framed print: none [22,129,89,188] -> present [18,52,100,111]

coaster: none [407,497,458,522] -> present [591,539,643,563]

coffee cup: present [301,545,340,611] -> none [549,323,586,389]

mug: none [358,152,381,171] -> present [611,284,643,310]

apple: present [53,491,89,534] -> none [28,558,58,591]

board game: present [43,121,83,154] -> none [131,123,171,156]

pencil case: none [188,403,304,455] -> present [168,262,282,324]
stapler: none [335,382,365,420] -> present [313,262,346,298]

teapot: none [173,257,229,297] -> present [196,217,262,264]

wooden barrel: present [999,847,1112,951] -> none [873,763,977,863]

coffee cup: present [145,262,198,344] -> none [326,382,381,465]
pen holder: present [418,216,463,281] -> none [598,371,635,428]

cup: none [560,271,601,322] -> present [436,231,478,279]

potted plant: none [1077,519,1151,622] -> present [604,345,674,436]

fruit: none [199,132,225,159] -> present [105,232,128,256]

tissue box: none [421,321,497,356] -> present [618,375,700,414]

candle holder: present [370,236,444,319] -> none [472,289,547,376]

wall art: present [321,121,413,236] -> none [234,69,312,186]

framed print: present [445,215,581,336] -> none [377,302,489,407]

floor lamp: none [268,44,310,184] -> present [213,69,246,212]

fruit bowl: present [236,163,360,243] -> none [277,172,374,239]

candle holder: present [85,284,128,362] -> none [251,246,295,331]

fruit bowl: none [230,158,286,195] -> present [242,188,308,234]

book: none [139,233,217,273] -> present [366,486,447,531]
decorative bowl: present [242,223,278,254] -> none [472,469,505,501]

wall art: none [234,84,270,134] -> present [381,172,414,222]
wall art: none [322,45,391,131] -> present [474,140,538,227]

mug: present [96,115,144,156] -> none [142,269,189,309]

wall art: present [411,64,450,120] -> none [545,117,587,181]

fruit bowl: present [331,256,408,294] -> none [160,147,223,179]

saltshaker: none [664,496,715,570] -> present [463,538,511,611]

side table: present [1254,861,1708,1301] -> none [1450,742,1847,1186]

----

• **Task requirements**
Out of the material above, output word for word the line with "mug: none [358,152,381,171]", the line with "fruit bowl: none", and all lines between them, with nothing else.

• **Response box**
mug: none [358,152,381,171] -> present [611,284,643,310]

apple: present [53,491,89,534] -> none [28,558,58,591]

board game: present [43,121,83,154] -> none [131,123,171,156]

pencil case: none [188,403,304,455] -> present [168,262,282,324]
stapler: none [335,382,365,420] -> present [313,262,346,298]

teapot: none [173,257,229,297] -> present [196,217,262,264]

wooden barrel: present [999,847,1112,951] -> none [873,763,977,863]

coffee cup: present [145,262,198,344] -> none [326,382,381,465]
pen holder: present [418,216,463,281] -> none [598,371,635,428]

cup: none [560,271,601,322] -> present [436,231,478,279]

potted plant: none [1077,519,1151,622] -> present [604,345,674,436]

fruit: none [199,132,225,159] -> present [105,232,128,256]

tissue box: none [421,321,497,356] -> present [618,375,700,414]

candle holder: present [370,236,444,319] -> none [472,289,547,376]

wall art: present [321,121,413,236] -> none [234,69,312,186]

framed print: present [445,215,581,336] -> none [377,302,489,407]

floor lamp: none [268,44,310,184] -> present [213,69,246,212]

fruit bowl: present [236,163,360,243] -> none [277,172,374,239]

candle holder: present [85,284,128,362] -> none [251,246,295,331]

fruit bowl: none [230,158,286,195] -> present [242,188,308,234]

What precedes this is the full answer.